What you need to do
What is the count of lines in the records that include "Left"? Reply with that number alone.
---- Source material
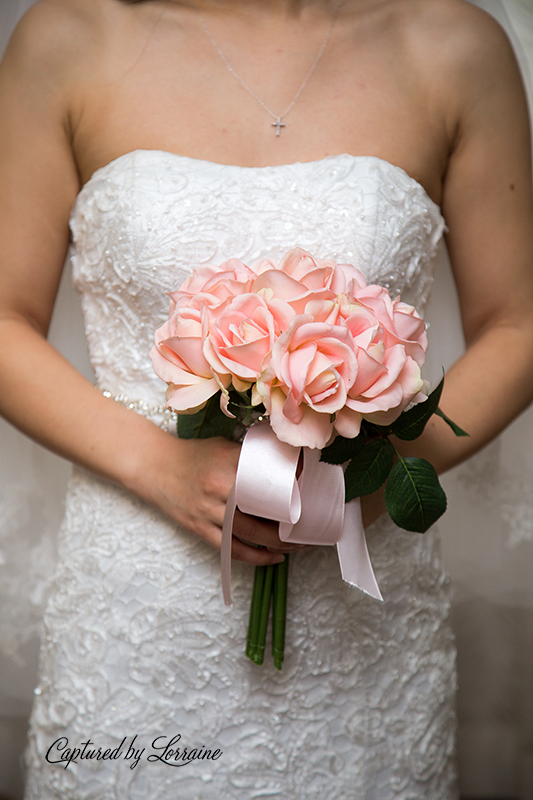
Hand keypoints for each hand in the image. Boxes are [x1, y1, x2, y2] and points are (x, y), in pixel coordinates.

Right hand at [132, 432, 308, 565]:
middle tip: (312, 525)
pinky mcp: (199, 528)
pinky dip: (255, 557)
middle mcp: (220, 488)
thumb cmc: (192, 454)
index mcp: (229, 463)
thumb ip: (251, 455)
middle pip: (265, 510)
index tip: (311, 489)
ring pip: (252, 533)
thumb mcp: (223, 446)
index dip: (293, 484)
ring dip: (279, 543)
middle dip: (292, 522)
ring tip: (298, 545)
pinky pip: (231, 549)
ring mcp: (209, 511)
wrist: (153, 466)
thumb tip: (287, 461)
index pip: (269, 476)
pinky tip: (273, 558)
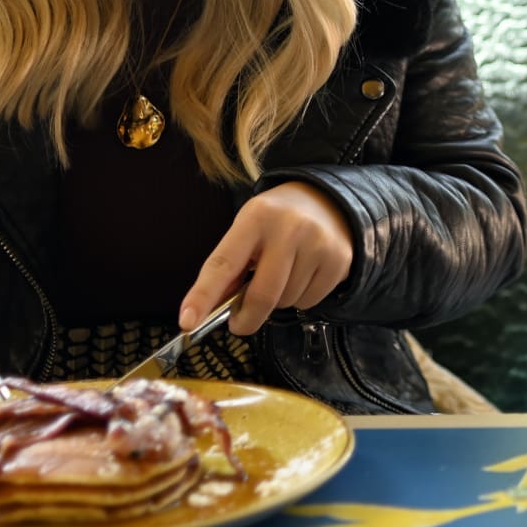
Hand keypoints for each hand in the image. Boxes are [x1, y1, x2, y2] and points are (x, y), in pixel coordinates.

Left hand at [181, 181, 353, 336]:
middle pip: (262, 295)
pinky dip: (301, 299)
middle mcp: (289, 228)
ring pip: (286, 302)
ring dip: (277, 302)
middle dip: (246, 319)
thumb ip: (229, 268)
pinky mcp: (339, 260)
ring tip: (283, 276)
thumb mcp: (247, 231)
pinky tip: (304, 275)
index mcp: (256, 217)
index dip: (203, 295)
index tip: (187, 321)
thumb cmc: (276, 222)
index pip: (224, 262)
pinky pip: (309, 302)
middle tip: (239, 323)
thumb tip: (208, 311)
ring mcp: (318, 244)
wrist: (328, 202)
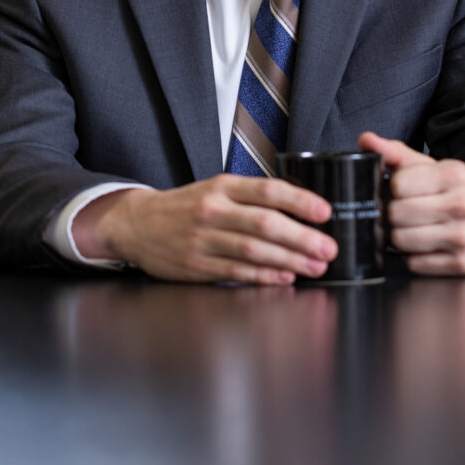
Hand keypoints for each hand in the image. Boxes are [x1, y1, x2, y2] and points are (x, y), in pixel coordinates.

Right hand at [72, 175, 336, 284]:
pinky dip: (264, 276)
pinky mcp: (196, 265)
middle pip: (264, 223)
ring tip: (315, 266)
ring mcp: (203, 239)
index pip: (267, 190)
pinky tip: (285, 278)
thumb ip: (250, 197)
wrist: (137, 224)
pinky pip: (236, 272)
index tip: (325, 211)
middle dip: (302, 238)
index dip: (299, 201)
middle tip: (328, 248)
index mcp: (222, 187)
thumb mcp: (214, 189)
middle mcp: (213, 210)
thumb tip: (298, 209)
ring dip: (289, 260)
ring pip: (253, 251)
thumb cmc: (184, 206)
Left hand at [358, 131, 464, 274]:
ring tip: (415, 229)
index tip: (402, 191)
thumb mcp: (438, 168)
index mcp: (454, 175)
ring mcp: (464, 237)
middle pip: (396, 213)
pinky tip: (429, 245)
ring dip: (401, 237)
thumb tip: (366, 140)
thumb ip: (399, 155)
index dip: (394, 189)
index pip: (398, 183)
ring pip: (401, 241)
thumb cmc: (464, 193)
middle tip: (405, 212)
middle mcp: (462, 204)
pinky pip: (415, 263)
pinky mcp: (463, 264)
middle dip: (394, 214)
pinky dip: (415, 256)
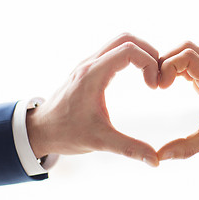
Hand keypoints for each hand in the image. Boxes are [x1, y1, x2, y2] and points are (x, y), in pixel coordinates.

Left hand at [26, 33, 159, 166]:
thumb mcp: (99, 142)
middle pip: (126, 39)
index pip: (128, 50)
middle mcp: (90, 63)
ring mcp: (88, 64)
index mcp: (92, 75)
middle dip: (148, 52)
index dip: (149, 63)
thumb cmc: (66, 134)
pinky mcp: (89, 69)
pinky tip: (138, 75)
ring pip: (119, 42)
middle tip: (157, 75)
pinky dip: (130, 57)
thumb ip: (129, 149)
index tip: (154, 86)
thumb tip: (155, 161)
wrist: (41, 129)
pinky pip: (113, 51)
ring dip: (140, 53)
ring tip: (150, 75)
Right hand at [157, 41, 198, 160]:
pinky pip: (192, 61)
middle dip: (166, 60)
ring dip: (172, 62)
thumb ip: (185, 148)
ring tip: (162, 83)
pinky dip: (178, 67)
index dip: (168, 66)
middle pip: (187, 48)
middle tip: (158, 83)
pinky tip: (171, 83)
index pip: (188, 56)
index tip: (160, 87)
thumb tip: (160, 156)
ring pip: (190, 51)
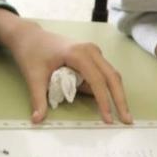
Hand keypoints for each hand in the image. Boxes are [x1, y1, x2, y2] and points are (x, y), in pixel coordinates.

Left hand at [0, 13, 131, 123]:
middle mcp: (91, 50)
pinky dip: (105, 88)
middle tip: (127, 119)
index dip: (104, 101)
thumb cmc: (32, 53)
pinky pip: (103, 74)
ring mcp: (93, 52)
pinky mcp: (92, 56)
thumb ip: (38, 99)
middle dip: (120, 99)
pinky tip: (102, 102)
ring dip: (115, 94)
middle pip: (112, 76)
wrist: (29, 37)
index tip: (107, 118)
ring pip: (111, 75)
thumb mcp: (33, 77)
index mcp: (78, 53)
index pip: (97, 80)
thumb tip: (38, 119)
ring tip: (119, 114)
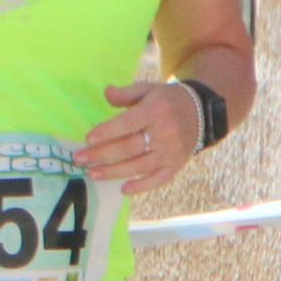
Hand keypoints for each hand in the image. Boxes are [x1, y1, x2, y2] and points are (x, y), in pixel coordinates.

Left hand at [81, 75, 208, 193]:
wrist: (201, 113)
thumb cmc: (166, 101)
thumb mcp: (148, 90)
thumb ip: (126, 93)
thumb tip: (106, 93)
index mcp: (156, 110)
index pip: (128, 123)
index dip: (108, 131)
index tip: (88, 139)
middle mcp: (165, 133)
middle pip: (130, 147)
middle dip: (102, 154)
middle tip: (80, 159)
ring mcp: (171, 152)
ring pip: (140, 166)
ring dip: (114, 172)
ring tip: (92, 174)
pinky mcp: (176, 166)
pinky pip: (158, 179)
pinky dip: (142, 186)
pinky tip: (123, 190)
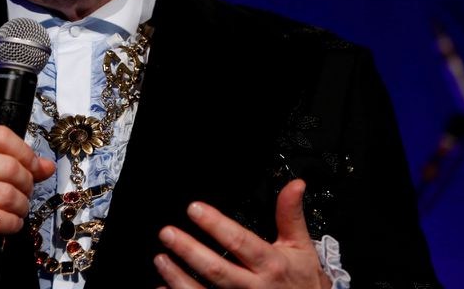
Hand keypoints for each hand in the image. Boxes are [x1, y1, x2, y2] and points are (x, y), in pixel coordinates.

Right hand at [0, 125, 55, 261]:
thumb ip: (11, 160)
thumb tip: (46, 166)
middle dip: (27, 182)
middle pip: (9, 166)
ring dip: (21, 205)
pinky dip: (13, 223)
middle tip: (25, 192)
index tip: (34, 166)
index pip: (1, 136)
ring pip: (7, 194)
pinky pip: (0, 219)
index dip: (25, 152)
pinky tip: (9, 222)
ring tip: (17, 208)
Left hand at [154, 179, 330, 288]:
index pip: (240, 242)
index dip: (216, 225)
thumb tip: (293, 184)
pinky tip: (162, 287)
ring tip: (161, 259)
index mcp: (271, 264)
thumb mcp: (301, 247)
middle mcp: (255, 286)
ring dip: (179, 277)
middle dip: (190, 251)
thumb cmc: (302, 282)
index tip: (195, 209)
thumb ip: (290, 215)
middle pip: (217, 269)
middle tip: (168, 233)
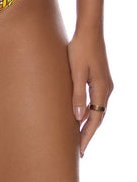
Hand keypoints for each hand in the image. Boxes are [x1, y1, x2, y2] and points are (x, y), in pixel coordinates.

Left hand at [67, 29, 113, 156]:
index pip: (95, 120)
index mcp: (102, 90)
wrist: (89, 31)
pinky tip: (79, 116)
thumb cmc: (80, 50)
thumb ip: (77, 95)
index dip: (87, 136)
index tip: (80, 151)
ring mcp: (104, 84)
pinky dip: (88, 112)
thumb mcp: (76, 73)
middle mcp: (106, 89)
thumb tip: (78, 118)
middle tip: (78, 150)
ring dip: (88, 124)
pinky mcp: (98, 79)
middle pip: (98, 118)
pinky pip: (94, 101)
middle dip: (88, 134)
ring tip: (77, 137)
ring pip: (97, 110)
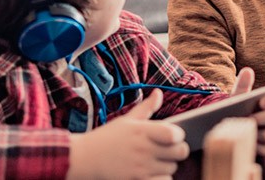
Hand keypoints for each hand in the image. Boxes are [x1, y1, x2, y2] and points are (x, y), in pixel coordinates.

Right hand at [68, 90, 187, 179]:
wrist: (84, 158)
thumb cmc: (106, 138)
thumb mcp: (126, 120)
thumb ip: (146, 108)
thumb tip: (158, 92)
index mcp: (142, 130)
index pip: (175, 134)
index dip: (178, 135)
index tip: (172, 136)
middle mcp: (143, 149)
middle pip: (180, 152)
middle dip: (176, 150)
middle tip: (167, 150)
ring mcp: (141, 167)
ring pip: (172, 168)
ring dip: (167, 165)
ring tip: (156, 161)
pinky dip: (161, 178)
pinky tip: (153, 173)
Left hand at [231, 68, 264, 156]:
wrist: (235, 131)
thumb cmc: (239, 111)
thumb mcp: (238, 99)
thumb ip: (243, 86)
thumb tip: (247, 71)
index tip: (261, 102)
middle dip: (264, 117)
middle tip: (249, 120)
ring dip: (262, 134)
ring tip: (248, 134)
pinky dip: (264, 147)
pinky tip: (253, 145)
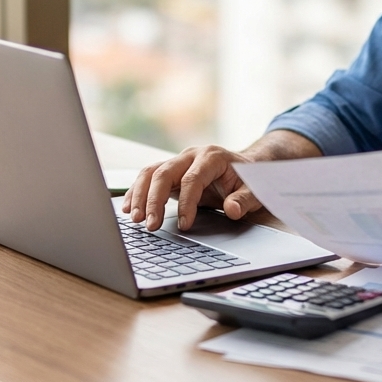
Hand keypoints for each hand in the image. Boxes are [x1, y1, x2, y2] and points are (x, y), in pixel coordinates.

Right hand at [122, 145, 259, 230]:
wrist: (245, 167)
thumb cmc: (248, 180)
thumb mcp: (254, 190)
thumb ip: (244, 200)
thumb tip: (233, 210)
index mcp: (211, 157)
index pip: (192, 179)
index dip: (186, 203)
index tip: (184, 225)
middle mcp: (190, 156)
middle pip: (164, 173)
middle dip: (154, 200)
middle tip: (151, 225)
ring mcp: (178, 162)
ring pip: (151, 173)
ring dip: (139, 195)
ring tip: (134, 219)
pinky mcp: (170, 172)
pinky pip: (148, 178)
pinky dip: (135, 192)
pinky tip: (127, 208)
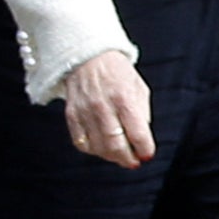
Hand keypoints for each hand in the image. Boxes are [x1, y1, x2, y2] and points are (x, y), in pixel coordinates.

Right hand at [61, 51, 153, 167]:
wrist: (89, 57)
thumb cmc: (117, 72)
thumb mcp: (139, 88)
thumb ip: (142, 113)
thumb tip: (142, 140)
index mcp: (124, 98)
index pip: (137, 132)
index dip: (144, 149)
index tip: (147, 155)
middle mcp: (103, 106)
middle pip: (115, 144)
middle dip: (128, 159)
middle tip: (134, 162)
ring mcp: (85, 111)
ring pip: (98, 147)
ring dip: (111, 157)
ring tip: (120, 155)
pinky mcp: (71, 115)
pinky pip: (81, 143)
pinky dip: (93, 150)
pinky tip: (102, 148)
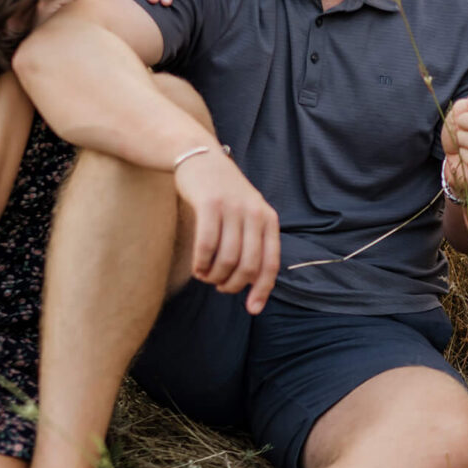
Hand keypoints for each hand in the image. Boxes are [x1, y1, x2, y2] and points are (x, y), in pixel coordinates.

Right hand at [173, 149, 280, 313]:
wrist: (200, 157)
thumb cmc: (223, 194)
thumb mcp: (247, 213)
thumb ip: (252, 242)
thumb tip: (251, 284)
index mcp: (268, 219)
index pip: (270, 264)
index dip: (262, 290)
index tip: (252, 309)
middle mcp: (254, 213)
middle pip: (247, 266)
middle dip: (232, 285)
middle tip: (219, 286)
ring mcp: (232, 208)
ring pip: (226, 259)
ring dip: (214, 276)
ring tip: (206, 275)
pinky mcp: (209, 203)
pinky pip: (207, 245)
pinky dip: (201, 263)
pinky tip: (197, 267)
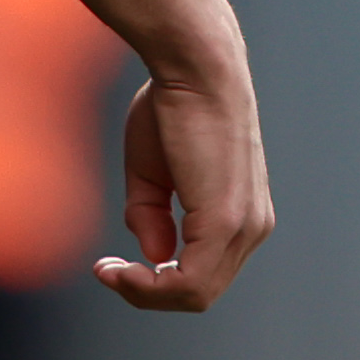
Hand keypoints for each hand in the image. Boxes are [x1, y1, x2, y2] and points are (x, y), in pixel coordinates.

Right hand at [97, 47, 272, 314]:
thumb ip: (153, 215)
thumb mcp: (153, 172)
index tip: (111, 266)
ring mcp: (243, 226)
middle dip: (147, 291)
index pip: (204, 273)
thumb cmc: (173, 104)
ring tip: (110, 272)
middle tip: (107, 272)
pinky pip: (189, 282)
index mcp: (242, 214)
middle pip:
--------
Answer space
8